◆ **ACTIVITY**:
Beginning with the line that contains "Cotize con nosotros" and ending with the line that contains "احترام موجزن ہے", reproduce the lines of the entries below exactly, omitting pictures.

(Extracted page text data)
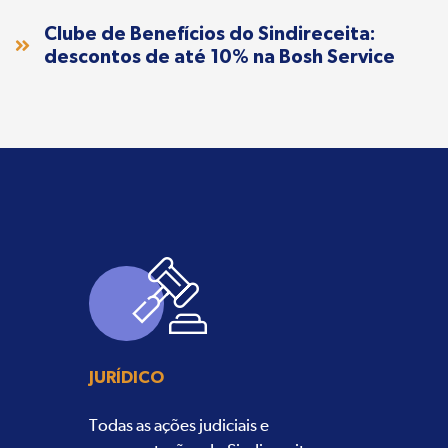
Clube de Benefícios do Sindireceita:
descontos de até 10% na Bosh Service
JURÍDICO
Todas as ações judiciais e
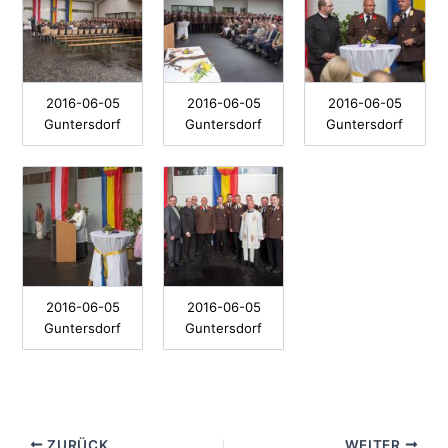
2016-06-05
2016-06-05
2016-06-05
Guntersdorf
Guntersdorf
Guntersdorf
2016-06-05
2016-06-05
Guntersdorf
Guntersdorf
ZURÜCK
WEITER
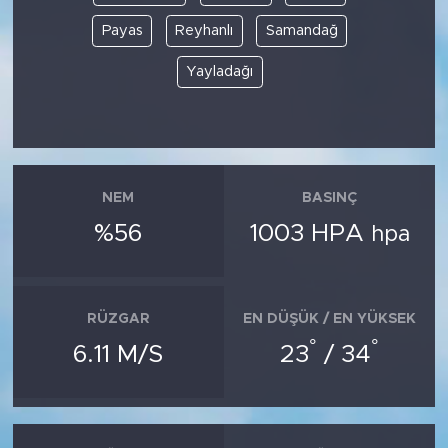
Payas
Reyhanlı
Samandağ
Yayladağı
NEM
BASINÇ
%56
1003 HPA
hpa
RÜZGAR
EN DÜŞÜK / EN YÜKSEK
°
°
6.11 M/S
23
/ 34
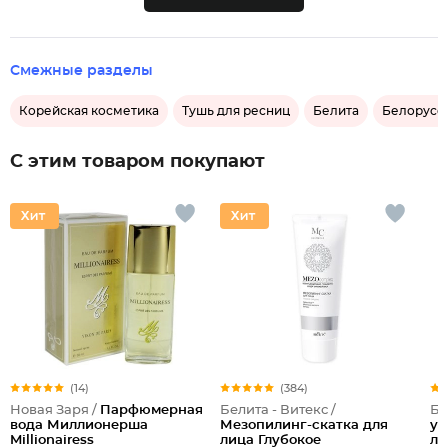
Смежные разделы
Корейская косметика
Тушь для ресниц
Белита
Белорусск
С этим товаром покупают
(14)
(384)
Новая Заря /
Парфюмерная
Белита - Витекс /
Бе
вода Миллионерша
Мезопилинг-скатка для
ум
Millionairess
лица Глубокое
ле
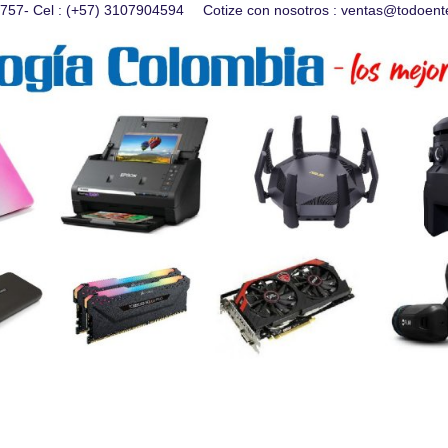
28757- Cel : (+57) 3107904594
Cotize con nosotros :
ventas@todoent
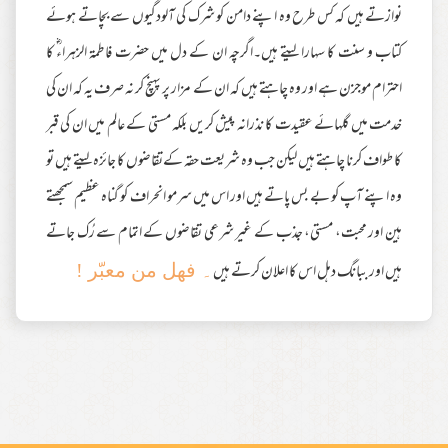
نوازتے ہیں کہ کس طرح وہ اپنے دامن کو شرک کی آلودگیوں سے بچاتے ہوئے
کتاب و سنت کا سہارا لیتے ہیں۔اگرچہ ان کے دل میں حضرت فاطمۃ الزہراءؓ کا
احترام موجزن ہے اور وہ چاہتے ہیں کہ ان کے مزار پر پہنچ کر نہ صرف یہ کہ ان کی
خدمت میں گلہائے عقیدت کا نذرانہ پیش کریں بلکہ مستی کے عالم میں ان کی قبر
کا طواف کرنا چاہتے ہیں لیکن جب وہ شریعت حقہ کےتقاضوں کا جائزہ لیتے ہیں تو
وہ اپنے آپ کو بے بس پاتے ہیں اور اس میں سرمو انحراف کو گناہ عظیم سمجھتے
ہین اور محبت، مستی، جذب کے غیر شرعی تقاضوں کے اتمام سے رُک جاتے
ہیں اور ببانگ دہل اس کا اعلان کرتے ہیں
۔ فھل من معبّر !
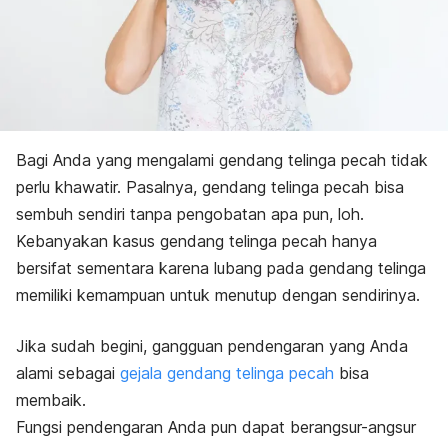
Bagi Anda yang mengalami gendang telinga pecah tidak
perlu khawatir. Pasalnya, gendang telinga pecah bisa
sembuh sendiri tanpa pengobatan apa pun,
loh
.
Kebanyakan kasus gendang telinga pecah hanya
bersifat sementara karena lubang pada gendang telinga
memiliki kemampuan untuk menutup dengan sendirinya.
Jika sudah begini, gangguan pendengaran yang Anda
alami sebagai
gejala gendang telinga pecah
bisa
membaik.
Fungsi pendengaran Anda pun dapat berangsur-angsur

==

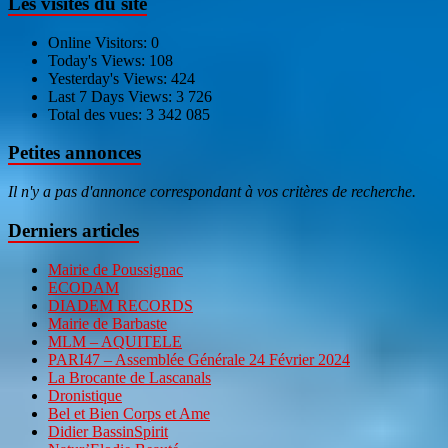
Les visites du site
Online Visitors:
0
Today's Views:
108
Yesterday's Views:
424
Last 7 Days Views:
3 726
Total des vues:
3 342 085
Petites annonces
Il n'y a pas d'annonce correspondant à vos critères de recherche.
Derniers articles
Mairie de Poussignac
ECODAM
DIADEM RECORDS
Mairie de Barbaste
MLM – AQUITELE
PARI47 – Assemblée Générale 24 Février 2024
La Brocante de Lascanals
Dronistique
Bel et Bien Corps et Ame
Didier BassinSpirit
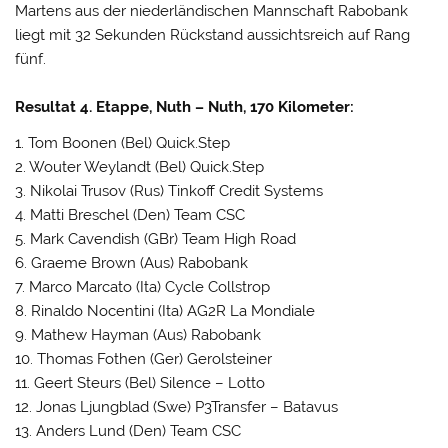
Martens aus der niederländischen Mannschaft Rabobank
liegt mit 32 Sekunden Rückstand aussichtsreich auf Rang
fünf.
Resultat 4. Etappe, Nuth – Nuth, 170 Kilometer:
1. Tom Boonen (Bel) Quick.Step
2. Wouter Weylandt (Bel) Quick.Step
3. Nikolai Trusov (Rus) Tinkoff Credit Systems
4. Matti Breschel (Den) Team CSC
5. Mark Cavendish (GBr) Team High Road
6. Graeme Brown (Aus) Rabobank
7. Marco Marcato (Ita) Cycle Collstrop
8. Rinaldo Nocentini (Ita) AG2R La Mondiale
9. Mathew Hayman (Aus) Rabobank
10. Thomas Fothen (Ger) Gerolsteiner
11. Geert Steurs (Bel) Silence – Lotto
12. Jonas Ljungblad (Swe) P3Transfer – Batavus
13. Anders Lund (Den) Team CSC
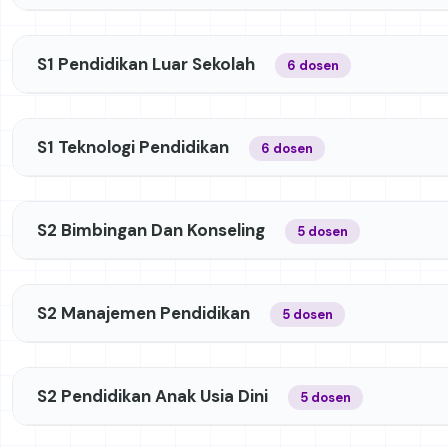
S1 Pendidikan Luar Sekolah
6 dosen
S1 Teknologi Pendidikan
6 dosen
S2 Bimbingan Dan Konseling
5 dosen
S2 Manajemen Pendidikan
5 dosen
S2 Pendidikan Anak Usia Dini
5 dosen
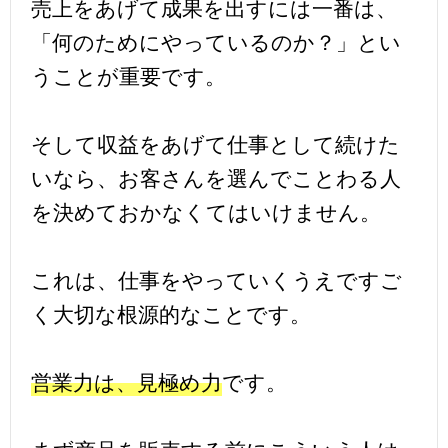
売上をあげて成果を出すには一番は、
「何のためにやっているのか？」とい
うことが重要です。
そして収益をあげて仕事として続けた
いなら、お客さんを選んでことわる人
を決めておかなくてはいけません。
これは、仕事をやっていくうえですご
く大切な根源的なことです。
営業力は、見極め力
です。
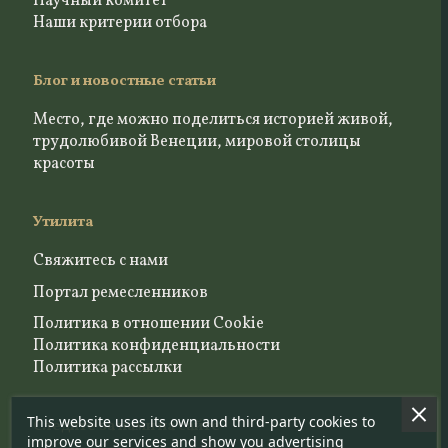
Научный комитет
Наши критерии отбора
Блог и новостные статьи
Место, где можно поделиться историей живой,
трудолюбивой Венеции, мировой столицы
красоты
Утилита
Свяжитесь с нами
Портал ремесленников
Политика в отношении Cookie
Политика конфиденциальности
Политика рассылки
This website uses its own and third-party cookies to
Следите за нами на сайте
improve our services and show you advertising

◆ **EXERCISE RESPONSE**:
Cotize con nosotros :
ventas@todoent
نوازتے ہیں کہ کس طرح وہ اپنے دامن کو شرک کی آلودگیوں سے بچاتے ہوئے
کتاب و سنت کا سہارا لیتے ہیں۔اگرچہ ان کے دل میں حضرت فاطمۃ الزہراءؓ کا
احترام موجزن ہے اور وہ چاہتے ہیں کہ ان کے مزار پر پہنچ کر نہ صرف یہ کہ ان کی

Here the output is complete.